Alors que près de 100.000 soldats turcs sont rassemblés le long de la frontière irakienne, le Premier ministre turc Tayyip Erdogan a annoncé lundi qu'il attendrait quelques jours, afin de laisser aux Etats-Unis le temps d'agir de leur côté contre les séparatistes kurdes.
"Si les développements attendus n'interviennent pas dans les prochains jours", nous devrons intervenir, a prévenu Erdogan lors d'une visite en Grande-Bretagne. Le Premier ministre turc doit rencontrer son homologue Gordon Brown ce mardi.
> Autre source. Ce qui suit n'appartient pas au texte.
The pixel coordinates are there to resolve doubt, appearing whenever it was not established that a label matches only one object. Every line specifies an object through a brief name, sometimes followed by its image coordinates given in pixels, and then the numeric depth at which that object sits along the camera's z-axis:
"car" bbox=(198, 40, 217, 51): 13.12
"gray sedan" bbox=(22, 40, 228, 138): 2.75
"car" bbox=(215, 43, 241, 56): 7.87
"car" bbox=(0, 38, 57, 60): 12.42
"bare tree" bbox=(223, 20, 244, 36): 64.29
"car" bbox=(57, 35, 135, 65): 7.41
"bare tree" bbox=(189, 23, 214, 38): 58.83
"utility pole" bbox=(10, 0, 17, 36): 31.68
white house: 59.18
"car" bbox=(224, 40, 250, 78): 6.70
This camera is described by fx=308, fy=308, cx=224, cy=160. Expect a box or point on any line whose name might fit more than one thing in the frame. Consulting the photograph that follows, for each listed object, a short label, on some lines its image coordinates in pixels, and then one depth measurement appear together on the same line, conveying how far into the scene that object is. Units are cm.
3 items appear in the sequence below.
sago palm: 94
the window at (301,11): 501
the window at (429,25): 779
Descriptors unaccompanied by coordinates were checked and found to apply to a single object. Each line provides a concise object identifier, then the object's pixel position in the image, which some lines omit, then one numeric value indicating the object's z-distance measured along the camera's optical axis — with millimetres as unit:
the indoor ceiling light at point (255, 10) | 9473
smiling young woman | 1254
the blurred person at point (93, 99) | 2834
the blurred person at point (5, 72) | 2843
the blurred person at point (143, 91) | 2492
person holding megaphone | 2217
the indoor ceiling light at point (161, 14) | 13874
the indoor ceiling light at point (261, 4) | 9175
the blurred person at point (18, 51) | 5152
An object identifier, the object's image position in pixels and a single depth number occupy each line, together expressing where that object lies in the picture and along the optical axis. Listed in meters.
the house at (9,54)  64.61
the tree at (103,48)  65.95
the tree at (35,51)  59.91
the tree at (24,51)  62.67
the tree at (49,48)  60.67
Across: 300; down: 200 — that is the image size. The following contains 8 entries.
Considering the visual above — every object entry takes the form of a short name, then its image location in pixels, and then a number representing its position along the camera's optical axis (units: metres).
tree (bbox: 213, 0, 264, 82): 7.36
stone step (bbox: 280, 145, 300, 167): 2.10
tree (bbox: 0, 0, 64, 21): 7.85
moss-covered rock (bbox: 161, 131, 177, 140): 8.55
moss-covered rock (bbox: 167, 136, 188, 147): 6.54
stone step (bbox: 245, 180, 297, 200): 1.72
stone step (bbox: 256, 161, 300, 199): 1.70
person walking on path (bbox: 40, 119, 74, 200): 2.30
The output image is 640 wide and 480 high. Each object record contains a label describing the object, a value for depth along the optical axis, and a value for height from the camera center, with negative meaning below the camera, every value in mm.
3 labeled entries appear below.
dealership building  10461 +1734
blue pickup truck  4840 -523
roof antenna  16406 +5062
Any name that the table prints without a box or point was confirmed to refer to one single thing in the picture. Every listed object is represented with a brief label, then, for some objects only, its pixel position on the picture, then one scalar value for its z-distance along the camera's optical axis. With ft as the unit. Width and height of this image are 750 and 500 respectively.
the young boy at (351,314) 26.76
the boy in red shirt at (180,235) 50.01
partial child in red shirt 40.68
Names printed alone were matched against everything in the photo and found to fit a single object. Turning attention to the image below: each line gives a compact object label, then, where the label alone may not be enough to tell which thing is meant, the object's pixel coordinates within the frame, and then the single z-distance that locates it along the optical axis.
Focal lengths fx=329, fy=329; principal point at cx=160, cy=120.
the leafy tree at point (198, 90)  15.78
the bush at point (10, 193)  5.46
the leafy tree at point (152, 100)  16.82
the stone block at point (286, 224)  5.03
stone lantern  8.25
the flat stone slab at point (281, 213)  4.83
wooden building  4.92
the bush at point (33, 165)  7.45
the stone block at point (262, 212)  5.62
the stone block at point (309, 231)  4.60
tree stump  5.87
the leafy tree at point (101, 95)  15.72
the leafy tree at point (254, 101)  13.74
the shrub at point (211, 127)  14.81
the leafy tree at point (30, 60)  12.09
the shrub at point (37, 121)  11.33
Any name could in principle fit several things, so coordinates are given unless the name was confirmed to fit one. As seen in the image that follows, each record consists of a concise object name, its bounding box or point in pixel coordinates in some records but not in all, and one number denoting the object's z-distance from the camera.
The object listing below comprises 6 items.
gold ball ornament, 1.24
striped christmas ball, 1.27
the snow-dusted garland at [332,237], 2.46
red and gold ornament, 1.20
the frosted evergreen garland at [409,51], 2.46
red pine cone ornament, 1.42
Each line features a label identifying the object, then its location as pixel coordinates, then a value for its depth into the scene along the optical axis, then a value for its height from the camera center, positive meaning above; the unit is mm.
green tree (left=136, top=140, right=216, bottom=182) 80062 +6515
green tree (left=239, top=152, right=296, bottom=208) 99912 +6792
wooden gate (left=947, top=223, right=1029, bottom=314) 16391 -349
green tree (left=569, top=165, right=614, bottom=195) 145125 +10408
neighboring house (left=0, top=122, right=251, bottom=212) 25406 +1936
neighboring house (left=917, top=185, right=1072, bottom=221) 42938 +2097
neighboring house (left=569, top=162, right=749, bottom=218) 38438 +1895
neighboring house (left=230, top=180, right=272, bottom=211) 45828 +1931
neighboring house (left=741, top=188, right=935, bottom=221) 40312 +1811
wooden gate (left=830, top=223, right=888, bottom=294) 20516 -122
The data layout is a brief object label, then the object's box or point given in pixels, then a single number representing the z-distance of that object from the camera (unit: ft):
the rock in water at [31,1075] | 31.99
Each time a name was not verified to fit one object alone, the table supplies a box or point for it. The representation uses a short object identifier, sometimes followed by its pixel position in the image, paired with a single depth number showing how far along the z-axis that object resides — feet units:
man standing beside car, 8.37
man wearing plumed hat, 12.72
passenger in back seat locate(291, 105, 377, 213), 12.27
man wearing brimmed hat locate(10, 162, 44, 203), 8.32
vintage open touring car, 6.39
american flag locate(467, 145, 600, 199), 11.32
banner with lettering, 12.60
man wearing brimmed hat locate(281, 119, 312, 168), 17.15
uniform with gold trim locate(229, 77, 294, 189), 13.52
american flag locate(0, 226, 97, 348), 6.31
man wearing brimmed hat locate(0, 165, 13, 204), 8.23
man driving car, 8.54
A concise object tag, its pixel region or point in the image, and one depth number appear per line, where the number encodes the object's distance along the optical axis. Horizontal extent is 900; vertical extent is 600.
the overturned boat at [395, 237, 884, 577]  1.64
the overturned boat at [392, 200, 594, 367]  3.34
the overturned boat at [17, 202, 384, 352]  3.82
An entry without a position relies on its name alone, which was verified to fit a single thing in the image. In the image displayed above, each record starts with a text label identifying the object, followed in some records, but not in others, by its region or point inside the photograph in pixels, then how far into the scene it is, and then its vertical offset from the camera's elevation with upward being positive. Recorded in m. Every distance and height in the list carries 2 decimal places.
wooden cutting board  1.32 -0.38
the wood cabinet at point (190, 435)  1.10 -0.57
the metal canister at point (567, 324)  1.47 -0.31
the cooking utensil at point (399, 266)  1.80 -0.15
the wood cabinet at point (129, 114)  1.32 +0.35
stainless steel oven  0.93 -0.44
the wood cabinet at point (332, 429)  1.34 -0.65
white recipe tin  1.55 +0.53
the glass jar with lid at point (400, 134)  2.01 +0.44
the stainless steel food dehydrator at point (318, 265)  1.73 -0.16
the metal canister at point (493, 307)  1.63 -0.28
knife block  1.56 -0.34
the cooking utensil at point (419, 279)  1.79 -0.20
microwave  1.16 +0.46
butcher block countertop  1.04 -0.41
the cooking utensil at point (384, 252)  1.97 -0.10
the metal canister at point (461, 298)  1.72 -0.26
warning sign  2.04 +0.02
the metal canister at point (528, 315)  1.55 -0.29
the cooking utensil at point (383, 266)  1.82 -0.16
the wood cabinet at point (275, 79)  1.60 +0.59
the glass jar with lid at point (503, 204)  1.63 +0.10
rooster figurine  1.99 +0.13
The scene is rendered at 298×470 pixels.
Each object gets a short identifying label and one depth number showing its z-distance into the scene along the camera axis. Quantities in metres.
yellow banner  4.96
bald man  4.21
Erdogan subit la pression de l'opinion publique et de l'état-major turcs, excédés par la mort d'une quarantaine de soldats aux mains du Parti des travailleurs du Kurdistan (PKK) au cours du mois écoulé.
Dans une série d'accrochages durant le week-end, une douzaine de soldats turcs ont encore été tués par le PKK. Les images des obsèques des militaires ont été largement diffusées et des manifestations anti-kurdes ont eu lieu dans plusieurs villes du pays.
BUSH "PREOCCUPÉ"
Le président américain George Bush a exprimé sa "profonde préoccupation" face aux attaques lancées par le PKK et il a déclaré que le président turc Abdullah Gül et les Etats-Unis continueraient d'exhorter le gouvernement irakien à intervenir contre les rebelles, a déclaré la Maison blanche.
Bush s'est aussi entretenu avec Nouri al Maliki et les deux hommes sont convenus de coopérer avec la Turquie pour empêcher les rebelles de lancer des attaques à partir du territoire irakien.
Les Etats-Unis et l'Irak s'efforcent donc de convaincre la Turquie de renoncer à une opération militaire au Kurdistan, province irakienne dotée d'une grande autonomie. La région est par ailleurs l'une des rares d'Irak à être restées relativement stables depuis l'invasion américaine de 2003.
Dans un communiqué transmis dans la soirée au bureau de Reuters à Bagdad, le PKK se dit prêt à "tendre la main" et à "dialoguer". "Mais, si la Turquie continue à se montrer hostile à l'égard du peuple kurde, nous nous défendrons et nous défendrons notre peuple", ajoute-t-il.
La Turquie estime à 3.000 le nombre de combattants du PKK en Irak. Selon Ankara, l'armée américaine en Irak pourrait, si elle le voulait, capturer les dirigeants du mouvement et couper ses voies d'approvisionnement.
Pour Washington, il convient toutefois de ne pas déstabiliser la région et de ne pas nuire au gouvernement local en donnant l'impression qu'il soutient les Turcs contre ses concitoyens kurdes.
En plus des 100.000 soldats massés à la frontière irakienne, Ankara a envoyé des chars, des chasseurs F-16 et des hélicoptères d'assaut.
Un journaliste de Reuters a rapporté avoir vu des camions transportant des pièces d'artillerie et d'autres armements en direction de la frontière et il a entendu des tirs nourris d'artillerie dans les montagnes de la province de Sirnak.